En effet, tel événement qui dérange à peine le riche détruit complètement l'existence du pauvre. Cherchez dans l'histoire les époques qui suivent les calamités publiques, les invasions et les guerres civiles, vous verrez le petit propriétaire réussir à peine par plusieurs années d'un travail opiniâtre à rassembler quelques débris, et à se créer une existence tolérable ; tandis que le riche gêné un instant pendant quelques jours, ou quelque mois, n'a pas vu troubler son existence, mais seulement vu interrompre quelques-unes de ses jouissances. Une chaumière incendiée, un champ dévasté, la perte de quelques animaux domestiques, ou de quelques meubles grossiers, réduisent l'un à la mendicité ; la dévastation d'un château magnifique, la perte d'une riche et abondante récolte, ne diminuent même pas l'opulence de l'autre.
Or, comment penser que les risques soient égaux entre ces hommes, ou, ce qui est plus absurde, que l'un hasardera tout son avoir pour un bouleversement dont les chances ne peuvent jamais tourner à son profit ; tandis que l'autre ne risquera pas même une faible partie de sa fortune pour un changement dont sa position sociale lui permet de tout espérer ?
Et si l'on objecte que l'homme se fait illusion sur ses espérances et ses dangers, nous répondrons par un seul mot à cette objection ; elle peut s'appliquer aux calculs et aux projets de l'un comme aux passions de l'autre ; elle vient même à l'appui de nos réflexions, car il existe un instinct sûr qui conduit l'homme dans tout ce qui touche à son intérêt immédiat. Cet instinct guide toujours le petit propriétaire exposé à la misère par une seule imprudence ; tandis que le riche plus adonné en tout genre aux idées spéculatives, cherchant souvent ses intérêts plus loin de lui, est aussi souvent exposé à s'égarer sur ce qui en est l'objet.
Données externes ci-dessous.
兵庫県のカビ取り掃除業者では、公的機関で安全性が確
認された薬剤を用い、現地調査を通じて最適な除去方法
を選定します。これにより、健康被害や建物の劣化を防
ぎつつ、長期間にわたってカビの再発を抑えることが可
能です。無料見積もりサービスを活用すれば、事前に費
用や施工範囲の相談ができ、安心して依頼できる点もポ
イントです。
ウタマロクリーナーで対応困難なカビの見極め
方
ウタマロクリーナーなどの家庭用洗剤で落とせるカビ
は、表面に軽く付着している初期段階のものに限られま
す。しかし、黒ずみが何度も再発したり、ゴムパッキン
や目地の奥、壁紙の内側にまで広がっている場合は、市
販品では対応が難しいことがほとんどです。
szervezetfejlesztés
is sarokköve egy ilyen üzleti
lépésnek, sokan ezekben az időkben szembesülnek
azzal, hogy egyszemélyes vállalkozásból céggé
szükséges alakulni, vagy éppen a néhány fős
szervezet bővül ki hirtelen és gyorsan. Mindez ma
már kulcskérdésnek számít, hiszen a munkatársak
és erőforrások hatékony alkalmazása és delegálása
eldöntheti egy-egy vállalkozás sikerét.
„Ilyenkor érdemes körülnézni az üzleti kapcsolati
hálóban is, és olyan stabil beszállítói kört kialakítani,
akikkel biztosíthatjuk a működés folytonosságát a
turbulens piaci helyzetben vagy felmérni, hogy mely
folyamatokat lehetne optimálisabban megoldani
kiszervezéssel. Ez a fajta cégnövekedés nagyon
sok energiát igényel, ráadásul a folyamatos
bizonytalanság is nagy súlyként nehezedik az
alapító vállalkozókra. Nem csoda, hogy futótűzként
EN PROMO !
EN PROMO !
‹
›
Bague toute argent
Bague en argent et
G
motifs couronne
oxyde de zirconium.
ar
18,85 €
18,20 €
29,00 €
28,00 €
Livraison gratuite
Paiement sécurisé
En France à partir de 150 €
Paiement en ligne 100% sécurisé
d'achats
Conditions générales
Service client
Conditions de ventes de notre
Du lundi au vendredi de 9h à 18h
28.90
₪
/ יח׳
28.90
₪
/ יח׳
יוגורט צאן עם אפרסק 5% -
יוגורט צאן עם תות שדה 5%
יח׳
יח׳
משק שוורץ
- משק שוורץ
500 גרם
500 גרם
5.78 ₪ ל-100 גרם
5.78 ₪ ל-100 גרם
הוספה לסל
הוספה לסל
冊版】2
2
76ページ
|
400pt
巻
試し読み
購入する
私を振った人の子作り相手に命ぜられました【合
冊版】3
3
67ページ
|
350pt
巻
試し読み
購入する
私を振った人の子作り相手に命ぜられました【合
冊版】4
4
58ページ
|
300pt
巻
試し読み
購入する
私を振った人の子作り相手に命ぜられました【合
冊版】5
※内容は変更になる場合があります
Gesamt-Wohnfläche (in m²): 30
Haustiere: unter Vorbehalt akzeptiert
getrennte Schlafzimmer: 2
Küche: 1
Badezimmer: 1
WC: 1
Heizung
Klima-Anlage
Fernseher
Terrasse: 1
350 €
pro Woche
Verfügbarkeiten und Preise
Quelquefois, il est vrai, les instruments des révolutions se trouvent dans les rangs de la petite propriété ; mais les chefs des factions sortent toujours de ceux de la grande.
Détruisez les chefs, le désordre par cela seul devient impossible, les instruments sont mis hors d'état d'agir. Conservez les chefs, vous ne détruirez par pour cela les instruments, vous ne les détruirez même jamais ; car si les factieux peuvent en trouver parmi les petits propriétaires, à plus forte raison les prolétaires seront-ils propres à cet emploi, ayant moins de chances de perte, un intérêt plus immédiat à agir, un espoir égal dans le succès.
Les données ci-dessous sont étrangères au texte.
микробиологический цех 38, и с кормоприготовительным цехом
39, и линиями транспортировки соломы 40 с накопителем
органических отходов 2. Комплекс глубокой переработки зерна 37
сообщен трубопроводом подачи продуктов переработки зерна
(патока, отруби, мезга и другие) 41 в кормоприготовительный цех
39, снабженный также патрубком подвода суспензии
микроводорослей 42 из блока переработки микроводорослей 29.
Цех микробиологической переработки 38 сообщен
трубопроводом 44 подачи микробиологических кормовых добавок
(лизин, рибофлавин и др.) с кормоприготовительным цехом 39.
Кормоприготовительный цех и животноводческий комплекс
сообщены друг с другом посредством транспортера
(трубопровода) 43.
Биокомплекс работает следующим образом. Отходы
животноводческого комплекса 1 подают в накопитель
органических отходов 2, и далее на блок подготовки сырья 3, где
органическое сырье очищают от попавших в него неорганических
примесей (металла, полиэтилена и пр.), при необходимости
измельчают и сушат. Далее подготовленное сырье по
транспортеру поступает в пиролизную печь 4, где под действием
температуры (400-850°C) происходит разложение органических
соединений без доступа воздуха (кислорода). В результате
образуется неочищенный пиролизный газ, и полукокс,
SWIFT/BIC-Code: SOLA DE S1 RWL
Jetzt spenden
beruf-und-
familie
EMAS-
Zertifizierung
En effet, on propose un étrange moyen de diminuer la force de ceux à qui un bouleversement peut être utile en voulant en augmenter le nombre : on veut diminuer celui de leurs adversaires, et accumuler dans la main de ceux-ci les objets que l'on suppose devoir tenter la cupidité.
Une autre raison plus forte peut-être vient encore appuyer celles que nous avons développées en faveur de la division des propriétés.
L'industrie fait chaque jour des progrès immenses, élève de nouvelles fortunes, et place de nouveaux riches à côté de ceux que la propriété a créés. Ils brillent du même éclat, la même clientèle les entoure, ou plutôt, comme ils ont besoin de plus de bras pour commencer et perpétuer leur fortune que le propriétaire foncier, une clientèle bien plus nombreuse que la sienne se presse chaque jour autour d'eux.
Aujourd'hui que les signes d'échange sont la richesse des individus, ceux qui vivent des travaux manuels doivent préférer l'industrie aux travaux champêtres, puisqu'une plus grande aisance en est le fruit. D'ailleurs, il y une sorte d'égalité, ou plutôt une sorte d'homogénéité, entre le riche industriel et le simple manoeuvre qui n'existe pas entre le propriétaire et les mercenaires qu'il emploie : de là resulte une différence qui tourne encore au profit du premier.